De acordo com o vereador Talis Ferreira (PR), a Prefeitura já trabalha em estudos para a troca da tubulação da região. Talis se interou das tratativas após ter sido acionado pelos moradores, com as queixas sobre a situação. “É um problema de mais de 30 anos. Aquela tubulação é muito pequena para a quantidade de moradores que vive lá”, comenta. “Estamos na luta junto ao Executivo e o governo está fazendo estudos para esse projeto.”

O recente período de chuvas que atingiu o município reavivou a discussão. Muitos cidadãos enviaram seus registros ao Jornal, denunciando a situação. Com tudo alagado, o trânsito a pé é um risco. De carro, o perigo é com os motores, que podem acabar sendo avariados. Quando a água desce, o que fica é um amontoado de barro.

“Em dias de chuva é assustador, pois ninguém dorme com medo da água entrar em casa e destruir as coisas que lutamos tanto para conseguir. É triste o cidadão pagar absurdos de impostos e não ter o direito de morar tranquilamente, dentro daquilo que construiu à base de muito sacrifício”, lamentou a costureira Rosa Souza, que vive há 28 anos no local, em entrevista recente.

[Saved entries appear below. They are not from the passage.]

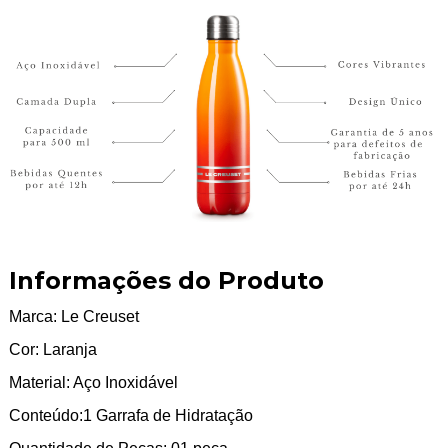
Informações do Produto
Marca: Le Creuset
Cor: Laranja
Material: Aço Inoxidável
Conteúdo:1 Garrafa de Hidratação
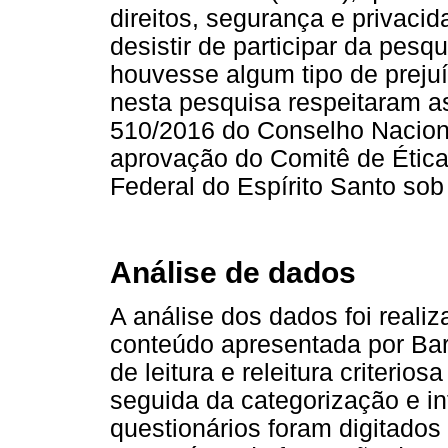
direitos, segurança e privaci
desistir de participar da pes
houvesse algum tipo de preju
nesta pesquisa respeitaram a
510/2016 do Conselho Nacion
aprovação do Comitê de Étic
Federal do Espírito Santo sob
Análise de dados
A análise dos dados foi reali
conteúdo apresentada por Bard
de leitura e releitura criterios
seguida da categorização e i
questionários foram digitados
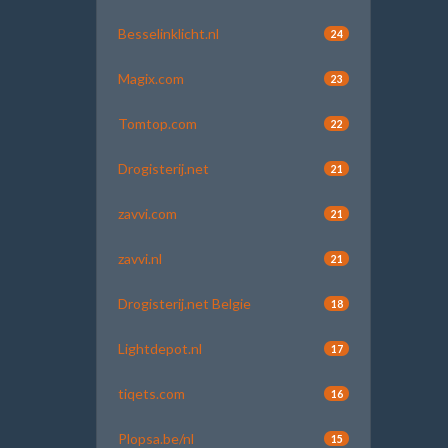
Besselinklicht.nl
24
Magix.com
23
Tomtop.com
22
Drogisterij.net
21
zavvi.com
21
zavvi.nl
21
Drogisterij.net Belgie
18
Lightdepot.nl
17
tiqets.com
16
Plopsa.be/nl
15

Com as últimas chuvas, a rua voltou a ficar alagada. Com a água, o barro do bueiro subiu, deixando a via suja e intransitável. CRÉDITO: Talis Ferreira

Além do problema com a tubulação, na região existe uma sanga que já não suporta a passagem da água e contribui para a ocorrência de alagamentos. É preciso que seja feito um “desassoreamento” para a limpeza do curso. Isso deve ser feito pela Prefeitura com recursos federais, ainda antes da troca das tubulações, que, em parte, encontra-se entupida e com o acúmulo de barro. É previsto que isso ocorra ainda neste ano.